Intellectual property in pop culture — “Silicon Valley” on HBO

Today the followers of the HBO series Silicon Valley (yes, me among them) saw the third episode.  In this episode, we encounter at least two intellectual property issues.

The geeks who are rather hamfistedly founding a new startup (centered on a data compression algorithm) get into a bind.  They sort of randomly called the new company “Pied Piper”, and an angel investor has cut a check for $200K payable to “Pied Piper Inc.”.  And they can’t deposit it because (a) they had not until now bothered to set up a company with that name (or any company at all), and (b) it turns out that an irrigation services company in Gilroy already has a corporation by that name, and (c) the Gilroy company has a trademark registration for the name.

The trademark issues abound.  The Gilroy company’s line of business is irrigation.  Not the same as data compression services.  Indeed the owner of the Gilroy company says “nobody is going to confuse an irrigation company with a Silicon Valley startup”.  Surely a coexistence agreement would be in the works?  But no, the protagonist seems to be under the impression that the only way forward is to buy the trademark rights, or the company, or something (not quite clear exactly what but they shook hands on it for $1K, so it must be okay).

Next come the patent issues.  Turns out our protagonist, before accepting the angel money, had offered the technology to Hooli, a (fictitious) very large Silicon Valley company with oodles of money.  And now it seems Hooli is reverse engineering the technology and plans to get to market with a competing data compression product before the startup gets to market.  Maybe in episode 4 it will be revealed that our protagonist had the foresight to file a provisional patent application on his technology before revealing it to Hooli.  But at least as of now in episode 3, there’s no sign that our protagonist did so.

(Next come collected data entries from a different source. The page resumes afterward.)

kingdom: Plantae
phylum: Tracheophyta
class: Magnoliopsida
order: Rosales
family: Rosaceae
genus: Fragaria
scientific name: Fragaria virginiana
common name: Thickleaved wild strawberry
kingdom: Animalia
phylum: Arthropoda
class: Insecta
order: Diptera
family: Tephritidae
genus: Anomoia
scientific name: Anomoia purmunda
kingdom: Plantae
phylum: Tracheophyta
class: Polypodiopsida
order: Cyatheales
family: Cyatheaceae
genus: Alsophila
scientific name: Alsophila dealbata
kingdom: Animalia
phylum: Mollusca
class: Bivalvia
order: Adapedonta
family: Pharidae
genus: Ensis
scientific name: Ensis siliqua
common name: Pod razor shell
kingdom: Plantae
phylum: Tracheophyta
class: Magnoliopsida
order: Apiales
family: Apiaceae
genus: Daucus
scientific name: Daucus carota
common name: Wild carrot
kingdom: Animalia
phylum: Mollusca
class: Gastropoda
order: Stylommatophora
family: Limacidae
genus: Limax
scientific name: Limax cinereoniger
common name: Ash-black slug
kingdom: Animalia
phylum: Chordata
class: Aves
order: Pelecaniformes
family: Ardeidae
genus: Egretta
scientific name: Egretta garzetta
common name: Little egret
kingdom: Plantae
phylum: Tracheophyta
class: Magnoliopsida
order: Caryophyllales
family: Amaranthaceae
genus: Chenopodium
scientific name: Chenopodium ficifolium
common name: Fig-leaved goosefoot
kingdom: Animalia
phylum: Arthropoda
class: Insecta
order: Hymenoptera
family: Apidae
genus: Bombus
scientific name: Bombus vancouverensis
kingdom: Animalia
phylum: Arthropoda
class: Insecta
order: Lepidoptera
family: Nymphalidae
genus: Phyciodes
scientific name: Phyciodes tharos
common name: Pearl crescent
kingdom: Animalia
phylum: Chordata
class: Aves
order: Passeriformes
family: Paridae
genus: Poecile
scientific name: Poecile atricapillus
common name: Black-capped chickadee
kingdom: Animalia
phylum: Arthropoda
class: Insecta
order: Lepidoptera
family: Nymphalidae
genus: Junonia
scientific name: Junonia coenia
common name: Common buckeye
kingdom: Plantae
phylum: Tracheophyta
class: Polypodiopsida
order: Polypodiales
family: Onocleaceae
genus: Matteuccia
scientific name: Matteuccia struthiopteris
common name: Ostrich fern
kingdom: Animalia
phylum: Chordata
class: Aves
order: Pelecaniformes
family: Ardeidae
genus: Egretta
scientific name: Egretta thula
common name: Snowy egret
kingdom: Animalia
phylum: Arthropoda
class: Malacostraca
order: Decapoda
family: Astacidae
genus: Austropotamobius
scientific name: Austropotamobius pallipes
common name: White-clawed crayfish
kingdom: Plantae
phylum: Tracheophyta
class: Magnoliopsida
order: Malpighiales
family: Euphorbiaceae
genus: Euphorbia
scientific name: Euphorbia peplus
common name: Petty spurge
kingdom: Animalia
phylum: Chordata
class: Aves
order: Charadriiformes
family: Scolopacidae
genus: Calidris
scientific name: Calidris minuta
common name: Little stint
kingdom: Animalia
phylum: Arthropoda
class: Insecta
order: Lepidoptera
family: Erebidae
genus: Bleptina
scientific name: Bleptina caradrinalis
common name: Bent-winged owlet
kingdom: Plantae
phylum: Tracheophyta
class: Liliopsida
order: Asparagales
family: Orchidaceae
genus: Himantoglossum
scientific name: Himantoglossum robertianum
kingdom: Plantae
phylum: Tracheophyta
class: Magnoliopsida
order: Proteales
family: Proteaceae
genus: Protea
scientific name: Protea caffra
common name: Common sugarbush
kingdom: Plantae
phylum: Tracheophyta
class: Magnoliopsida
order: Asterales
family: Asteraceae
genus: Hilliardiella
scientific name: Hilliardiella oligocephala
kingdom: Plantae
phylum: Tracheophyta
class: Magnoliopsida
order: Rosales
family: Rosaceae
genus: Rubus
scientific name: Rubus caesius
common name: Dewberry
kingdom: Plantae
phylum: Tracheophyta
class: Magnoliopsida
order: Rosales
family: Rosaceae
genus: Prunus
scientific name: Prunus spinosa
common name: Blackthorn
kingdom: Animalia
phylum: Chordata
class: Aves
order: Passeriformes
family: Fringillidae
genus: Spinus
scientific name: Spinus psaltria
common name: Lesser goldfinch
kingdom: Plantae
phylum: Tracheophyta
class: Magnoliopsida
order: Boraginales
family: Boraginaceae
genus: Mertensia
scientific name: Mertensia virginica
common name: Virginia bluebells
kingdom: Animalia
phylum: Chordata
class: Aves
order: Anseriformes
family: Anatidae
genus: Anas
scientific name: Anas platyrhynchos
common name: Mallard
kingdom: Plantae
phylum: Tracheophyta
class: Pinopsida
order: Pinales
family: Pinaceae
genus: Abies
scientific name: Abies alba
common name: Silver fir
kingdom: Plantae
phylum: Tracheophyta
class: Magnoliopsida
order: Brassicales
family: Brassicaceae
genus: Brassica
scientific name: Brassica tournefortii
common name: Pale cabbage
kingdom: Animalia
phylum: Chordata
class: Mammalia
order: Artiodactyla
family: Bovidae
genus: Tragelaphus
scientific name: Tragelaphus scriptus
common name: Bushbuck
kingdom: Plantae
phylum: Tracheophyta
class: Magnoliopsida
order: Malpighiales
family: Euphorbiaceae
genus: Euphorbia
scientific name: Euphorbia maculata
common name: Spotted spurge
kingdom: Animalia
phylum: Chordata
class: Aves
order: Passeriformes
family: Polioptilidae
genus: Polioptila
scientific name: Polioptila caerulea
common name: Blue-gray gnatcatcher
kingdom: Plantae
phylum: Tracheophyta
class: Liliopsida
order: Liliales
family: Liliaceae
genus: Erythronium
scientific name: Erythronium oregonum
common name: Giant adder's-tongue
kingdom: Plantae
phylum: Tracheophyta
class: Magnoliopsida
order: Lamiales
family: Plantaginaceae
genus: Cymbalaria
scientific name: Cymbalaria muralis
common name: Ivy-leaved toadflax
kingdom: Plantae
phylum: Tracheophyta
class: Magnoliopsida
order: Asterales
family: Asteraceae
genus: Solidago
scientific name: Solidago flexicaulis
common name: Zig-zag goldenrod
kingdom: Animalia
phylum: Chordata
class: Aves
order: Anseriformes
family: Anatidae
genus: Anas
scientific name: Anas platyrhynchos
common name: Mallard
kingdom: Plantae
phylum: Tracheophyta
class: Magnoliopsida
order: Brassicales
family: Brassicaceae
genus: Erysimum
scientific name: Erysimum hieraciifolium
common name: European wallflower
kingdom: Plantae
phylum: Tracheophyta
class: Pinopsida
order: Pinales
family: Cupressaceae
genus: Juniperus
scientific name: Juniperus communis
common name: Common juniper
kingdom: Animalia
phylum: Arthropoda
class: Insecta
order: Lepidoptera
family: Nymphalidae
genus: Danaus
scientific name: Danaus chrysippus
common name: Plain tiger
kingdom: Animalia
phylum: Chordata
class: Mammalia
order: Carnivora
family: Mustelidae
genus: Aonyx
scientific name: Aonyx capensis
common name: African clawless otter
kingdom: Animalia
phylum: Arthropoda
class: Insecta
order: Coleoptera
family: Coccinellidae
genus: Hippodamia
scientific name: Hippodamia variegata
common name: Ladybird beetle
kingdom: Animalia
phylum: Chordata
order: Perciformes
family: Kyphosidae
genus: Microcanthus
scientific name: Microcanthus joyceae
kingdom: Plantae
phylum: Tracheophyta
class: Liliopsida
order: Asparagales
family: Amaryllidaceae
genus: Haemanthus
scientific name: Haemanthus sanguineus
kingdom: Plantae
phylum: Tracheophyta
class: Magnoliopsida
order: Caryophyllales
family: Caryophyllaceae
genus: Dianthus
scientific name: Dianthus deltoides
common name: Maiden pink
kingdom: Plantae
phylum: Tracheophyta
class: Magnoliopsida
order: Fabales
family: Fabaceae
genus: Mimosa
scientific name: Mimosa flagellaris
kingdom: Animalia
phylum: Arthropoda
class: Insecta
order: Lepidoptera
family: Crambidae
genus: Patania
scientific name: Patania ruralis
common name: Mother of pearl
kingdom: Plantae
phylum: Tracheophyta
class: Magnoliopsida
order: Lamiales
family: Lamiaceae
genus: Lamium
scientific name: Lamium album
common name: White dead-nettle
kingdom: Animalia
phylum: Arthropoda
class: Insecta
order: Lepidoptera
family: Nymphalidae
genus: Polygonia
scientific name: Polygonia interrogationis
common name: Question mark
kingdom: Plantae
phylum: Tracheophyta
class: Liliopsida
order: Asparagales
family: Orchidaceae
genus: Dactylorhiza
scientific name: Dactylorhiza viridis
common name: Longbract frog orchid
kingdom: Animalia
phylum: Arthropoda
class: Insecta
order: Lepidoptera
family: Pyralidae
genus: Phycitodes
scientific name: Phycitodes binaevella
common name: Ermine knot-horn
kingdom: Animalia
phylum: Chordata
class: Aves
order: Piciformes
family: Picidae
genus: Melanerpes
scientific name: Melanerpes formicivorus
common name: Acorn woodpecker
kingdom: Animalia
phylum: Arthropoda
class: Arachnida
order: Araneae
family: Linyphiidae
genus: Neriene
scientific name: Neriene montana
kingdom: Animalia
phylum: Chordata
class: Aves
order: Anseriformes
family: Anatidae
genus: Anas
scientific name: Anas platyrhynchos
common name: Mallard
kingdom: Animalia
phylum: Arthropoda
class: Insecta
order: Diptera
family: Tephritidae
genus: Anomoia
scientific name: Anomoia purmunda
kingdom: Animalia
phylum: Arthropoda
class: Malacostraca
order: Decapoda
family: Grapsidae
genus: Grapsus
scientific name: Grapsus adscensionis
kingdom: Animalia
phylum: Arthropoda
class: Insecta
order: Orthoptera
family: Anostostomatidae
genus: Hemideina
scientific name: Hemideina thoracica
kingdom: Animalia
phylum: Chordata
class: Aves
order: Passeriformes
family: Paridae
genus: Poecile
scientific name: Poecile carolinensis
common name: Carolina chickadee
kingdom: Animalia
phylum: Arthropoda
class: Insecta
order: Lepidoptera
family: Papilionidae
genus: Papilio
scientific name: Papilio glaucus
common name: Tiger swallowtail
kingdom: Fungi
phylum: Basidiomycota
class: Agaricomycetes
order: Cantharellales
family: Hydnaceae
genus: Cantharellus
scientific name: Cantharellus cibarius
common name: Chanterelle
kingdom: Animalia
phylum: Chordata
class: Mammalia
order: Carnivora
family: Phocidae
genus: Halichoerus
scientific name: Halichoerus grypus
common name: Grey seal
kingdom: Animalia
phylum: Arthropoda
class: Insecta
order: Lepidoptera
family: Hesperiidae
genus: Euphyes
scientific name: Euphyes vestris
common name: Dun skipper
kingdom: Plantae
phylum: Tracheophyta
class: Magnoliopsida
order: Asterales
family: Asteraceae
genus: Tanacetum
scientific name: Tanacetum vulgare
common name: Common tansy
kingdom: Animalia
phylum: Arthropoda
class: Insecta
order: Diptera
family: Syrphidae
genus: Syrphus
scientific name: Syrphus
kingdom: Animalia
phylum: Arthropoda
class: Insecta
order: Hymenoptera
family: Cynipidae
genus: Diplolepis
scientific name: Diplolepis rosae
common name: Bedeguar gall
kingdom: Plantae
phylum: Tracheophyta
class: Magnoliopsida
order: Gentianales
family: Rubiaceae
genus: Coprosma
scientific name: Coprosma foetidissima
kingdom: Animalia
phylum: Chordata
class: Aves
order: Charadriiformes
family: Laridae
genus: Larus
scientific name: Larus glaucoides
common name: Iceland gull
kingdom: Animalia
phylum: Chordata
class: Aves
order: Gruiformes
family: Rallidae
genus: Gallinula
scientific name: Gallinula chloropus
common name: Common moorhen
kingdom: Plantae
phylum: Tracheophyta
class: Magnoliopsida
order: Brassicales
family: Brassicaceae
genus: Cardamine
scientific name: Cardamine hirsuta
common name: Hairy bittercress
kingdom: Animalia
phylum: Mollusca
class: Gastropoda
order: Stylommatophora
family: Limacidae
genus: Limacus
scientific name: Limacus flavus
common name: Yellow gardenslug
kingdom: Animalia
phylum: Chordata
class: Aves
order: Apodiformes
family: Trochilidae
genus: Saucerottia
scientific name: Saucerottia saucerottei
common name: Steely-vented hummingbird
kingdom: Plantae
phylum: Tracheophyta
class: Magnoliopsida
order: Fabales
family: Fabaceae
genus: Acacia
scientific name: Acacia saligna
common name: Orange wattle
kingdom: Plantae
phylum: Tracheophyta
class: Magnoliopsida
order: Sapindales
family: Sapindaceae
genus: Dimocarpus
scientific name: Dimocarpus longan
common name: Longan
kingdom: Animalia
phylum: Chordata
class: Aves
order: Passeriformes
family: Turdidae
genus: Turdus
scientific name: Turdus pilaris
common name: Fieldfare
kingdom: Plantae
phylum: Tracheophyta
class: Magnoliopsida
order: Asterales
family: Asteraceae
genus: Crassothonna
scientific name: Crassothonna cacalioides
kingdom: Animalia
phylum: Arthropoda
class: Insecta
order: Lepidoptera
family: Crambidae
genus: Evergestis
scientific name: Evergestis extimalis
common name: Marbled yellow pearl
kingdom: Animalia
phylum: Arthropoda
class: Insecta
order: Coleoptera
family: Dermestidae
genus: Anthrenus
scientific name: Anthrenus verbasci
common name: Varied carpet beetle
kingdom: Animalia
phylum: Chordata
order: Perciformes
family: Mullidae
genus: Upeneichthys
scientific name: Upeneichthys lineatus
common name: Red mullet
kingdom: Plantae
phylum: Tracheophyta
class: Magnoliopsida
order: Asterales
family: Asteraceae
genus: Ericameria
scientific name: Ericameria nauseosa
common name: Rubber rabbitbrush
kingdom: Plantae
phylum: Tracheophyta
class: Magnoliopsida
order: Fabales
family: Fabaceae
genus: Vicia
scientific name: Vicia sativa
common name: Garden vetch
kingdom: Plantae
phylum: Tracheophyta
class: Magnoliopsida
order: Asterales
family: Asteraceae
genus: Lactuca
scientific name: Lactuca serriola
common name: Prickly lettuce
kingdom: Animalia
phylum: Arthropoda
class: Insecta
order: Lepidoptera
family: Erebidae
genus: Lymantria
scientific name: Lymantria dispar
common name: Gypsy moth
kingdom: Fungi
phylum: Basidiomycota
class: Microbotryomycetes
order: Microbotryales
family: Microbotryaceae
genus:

Back to the trademark issues.  In a scene that reminds me of interactions with certain clients over the years, we see a bunch of company founders staring at a whiteboard where a variety of would-be company names are written.  The founders are trying to brainstorm to come up with a new name that they might use instead of “Pied Piper”.  As we know, a good trademark:

  • is one for which the name is not already taken by someone else with the Secretary of State in the state where you are trying to incorporate;
  • is one for which the matching dot-com domain name is not already taken;
  • is one for which, if you hear it spoken, you can immediately guess correctly how it is spelled;
  • is one for which, if you see it written, you can correctly guess how to pronounce it;
  • is not too terribly many letters long;
  • does not rely, for its intelligibility, upon some strained punctuation or mid-word capitalization;
  • is available for purposes of a federal trademark registration;  and
  • does not mean “donkey poop” in any language.

Of course every would-be company name on the white board in this fictional television series violates at least one of these rules.

I wonder how many homes this evening had someone shouting at the television “just sign a coexistence agreement!”